Answer 1 · 2020-07-22T19:24:25.000Z

Hi there,

It's a bit hard to know exactly why this is happening, as I don't know the details about how you're using the algorithm. What's your number of clusters?

Few things to try:
a) instead of having a while loop in the SK-optimization use just a couple of matrix multiplies, e.g. 10.
b) use more clusters.
c) make sure you're using double precision for the matrix multiplies (should be the default).
d) play around with lambda. maybe a lower one works better.
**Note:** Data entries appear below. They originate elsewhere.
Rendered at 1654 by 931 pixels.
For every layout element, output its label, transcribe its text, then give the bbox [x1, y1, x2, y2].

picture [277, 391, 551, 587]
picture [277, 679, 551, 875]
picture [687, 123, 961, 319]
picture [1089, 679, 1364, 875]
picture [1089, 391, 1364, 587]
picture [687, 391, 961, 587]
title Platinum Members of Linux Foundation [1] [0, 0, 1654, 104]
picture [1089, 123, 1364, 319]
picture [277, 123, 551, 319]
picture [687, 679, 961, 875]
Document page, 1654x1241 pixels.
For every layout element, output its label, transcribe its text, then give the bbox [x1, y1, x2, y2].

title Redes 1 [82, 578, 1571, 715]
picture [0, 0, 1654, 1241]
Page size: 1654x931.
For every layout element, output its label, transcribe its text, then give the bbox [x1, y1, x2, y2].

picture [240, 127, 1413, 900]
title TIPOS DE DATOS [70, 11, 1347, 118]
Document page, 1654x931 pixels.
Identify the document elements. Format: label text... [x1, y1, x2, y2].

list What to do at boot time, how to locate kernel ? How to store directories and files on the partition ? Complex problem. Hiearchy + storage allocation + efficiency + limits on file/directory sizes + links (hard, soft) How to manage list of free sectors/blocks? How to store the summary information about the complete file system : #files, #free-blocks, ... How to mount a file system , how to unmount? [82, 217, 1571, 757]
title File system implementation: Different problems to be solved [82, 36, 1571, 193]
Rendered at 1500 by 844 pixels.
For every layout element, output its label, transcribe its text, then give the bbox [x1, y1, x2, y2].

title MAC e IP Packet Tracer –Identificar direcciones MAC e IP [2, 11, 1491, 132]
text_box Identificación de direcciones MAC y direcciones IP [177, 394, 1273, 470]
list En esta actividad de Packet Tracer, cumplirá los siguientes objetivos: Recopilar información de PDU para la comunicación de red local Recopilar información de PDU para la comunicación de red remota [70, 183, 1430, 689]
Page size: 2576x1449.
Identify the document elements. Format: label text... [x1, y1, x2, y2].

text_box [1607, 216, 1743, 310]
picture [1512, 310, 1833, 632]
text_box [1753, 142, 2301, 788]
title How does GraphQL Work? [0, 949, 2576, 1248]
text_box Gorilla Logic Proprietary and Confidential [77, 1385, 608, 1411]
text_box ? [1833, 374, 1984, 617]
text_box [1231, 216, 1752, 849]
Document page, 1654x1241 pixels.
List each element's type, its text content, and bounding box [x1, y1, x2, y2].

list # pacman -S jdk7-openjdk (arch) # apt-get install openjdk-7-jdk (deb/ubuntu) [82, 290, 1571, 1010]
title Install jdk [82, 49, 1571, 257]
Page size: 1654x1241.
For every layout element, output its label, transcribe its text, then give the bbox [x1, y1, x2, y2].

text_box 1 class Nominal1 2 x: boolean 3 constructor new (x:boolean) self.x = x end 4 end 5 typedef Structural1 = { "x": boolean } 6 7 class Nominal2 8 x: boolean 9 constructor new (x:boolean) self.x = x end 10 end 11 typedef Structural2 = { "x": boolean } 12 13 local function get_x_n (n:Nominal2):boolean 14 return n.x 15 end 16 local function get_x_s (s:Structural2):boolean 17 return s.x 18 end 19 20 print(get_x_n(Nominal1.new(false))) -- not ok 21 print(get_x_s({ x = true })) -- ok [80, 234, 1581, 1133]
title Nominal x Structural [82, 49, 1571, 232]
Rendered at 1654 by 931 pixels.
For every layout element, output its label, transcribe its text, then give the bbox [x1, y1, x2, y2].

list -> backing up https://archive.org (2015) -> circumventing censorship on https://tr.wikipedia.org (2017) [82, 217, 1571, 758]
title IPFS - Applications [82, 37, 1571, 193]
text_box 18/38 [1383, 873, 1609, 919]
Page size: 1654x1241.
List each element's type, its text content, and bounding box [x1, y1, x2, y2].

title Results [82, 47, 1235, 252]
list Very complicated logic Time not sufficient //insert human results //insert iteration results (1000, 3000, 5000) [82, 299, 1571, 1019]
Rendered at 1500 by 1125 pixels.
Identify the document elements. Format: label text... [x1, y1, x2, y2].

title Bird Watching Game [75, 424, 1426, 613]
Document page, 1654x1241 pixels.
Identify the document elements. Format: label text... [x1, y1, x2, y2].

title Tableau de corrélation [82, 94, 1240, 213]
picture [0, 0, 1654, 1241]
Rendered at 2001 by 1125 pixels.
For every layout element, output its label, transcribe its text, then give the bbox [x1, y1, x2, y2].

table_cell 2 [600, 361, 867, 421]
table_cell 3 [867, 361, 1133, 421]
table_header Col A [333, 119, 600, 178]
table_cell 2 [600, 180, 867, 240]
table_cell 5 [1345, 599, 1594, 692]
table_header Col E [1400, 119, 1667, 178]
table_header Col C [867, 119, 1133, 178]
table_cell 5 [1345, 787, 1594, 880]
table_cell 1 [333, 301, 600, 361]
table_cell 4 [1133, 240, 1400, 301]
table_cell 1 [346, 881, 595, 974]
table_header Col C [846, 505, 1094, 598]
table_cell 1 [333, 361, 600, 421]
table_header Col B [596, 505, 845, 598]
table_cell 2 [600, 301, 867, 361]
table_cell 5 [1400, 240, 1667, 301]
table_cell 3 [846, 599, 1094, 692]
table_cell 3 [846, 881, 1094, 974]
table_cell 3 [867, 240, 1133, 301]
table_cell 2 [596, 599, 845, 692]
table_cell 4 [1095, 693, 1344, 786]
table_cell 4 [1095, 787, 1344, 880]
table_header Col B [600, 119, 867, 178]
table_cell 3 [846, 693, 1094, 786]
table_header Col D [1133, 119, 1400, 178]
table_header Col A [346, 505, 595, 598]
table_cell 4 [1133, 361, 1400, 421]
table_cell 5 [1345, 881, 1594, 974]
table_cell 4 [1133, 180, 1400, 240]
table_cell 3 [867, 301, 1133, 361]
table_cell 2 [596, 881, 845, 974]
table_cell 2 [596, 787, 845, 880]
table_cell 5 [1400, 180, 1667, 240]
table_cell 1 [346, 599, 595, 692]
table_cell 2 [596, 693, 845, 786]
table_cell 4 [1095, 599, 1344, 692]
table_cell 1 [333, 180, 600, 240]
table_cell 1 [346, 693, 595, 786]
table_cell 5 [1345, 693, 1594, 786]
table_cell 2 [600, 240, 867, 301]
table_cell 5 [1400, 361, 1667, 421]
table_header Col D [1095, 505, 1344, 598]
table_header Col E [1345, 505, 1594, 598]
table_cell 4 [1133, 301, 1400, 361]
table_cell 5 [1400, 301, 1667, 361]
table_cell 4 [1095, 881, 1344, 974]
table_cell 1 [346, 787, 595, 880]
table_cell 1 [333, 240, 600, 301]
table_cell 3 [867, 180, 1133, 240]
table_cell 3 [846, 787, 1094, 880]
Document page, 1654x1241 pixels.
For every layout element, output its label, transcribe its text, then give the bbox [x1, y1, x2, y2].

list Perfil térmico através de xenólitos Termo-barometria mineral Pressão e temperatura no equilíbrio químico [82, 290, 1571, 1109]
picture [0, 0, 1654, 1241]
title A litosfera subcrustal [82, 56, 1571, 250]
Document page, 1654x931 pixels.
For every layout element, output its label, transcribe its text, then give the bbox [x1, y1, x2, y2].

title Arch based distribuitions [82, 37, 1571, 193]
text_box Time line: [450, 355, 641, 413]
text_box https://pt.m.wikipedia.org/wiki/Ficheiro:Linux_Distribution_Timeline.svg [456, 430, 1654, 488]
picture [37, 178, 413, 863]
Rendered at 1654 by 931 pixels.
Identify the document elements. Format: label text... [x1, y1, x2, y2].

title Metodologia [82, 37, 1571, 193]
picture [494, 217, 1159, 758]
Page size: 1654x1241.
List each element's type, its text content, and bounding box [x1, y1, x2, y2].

Let me know if and what works! Cheers

Answer 2 · 2020-07-28T15:06:54.000Z

Hi,

I thank you for your answer.
I have change the while loop by a number of iteration instead of an "error" value. It seems to help to do more epochs. But I still have the issue. I think I may have found why but I am not sure. When I look the previous checkpoint before the bug, it seems that most of the item are predicted into one class (there are 20 class, and 99% of the training data are predicted into one class). Moreover the probability is equal to one (so whatever the lambda value is, it will not change the probability). I suspect the issue comes from that. Because that probably mean that, the epoch which is bugging is probably an epoch where all items are predicted as one class with a probablity of 1.0

Answer 3 · 2020-07-28T16:22:14.000Z

Hi, ok that's interesting. I'm glad it has helped a bit already. Maybe a systematic analysis of which parameter made it train longer would be good. A lower lambda during training should help because it will force the equipartitioning to be more strict.

Worst case, you can always just train with K=200 instead of K=20 and then merge clusters back to 20 at the end.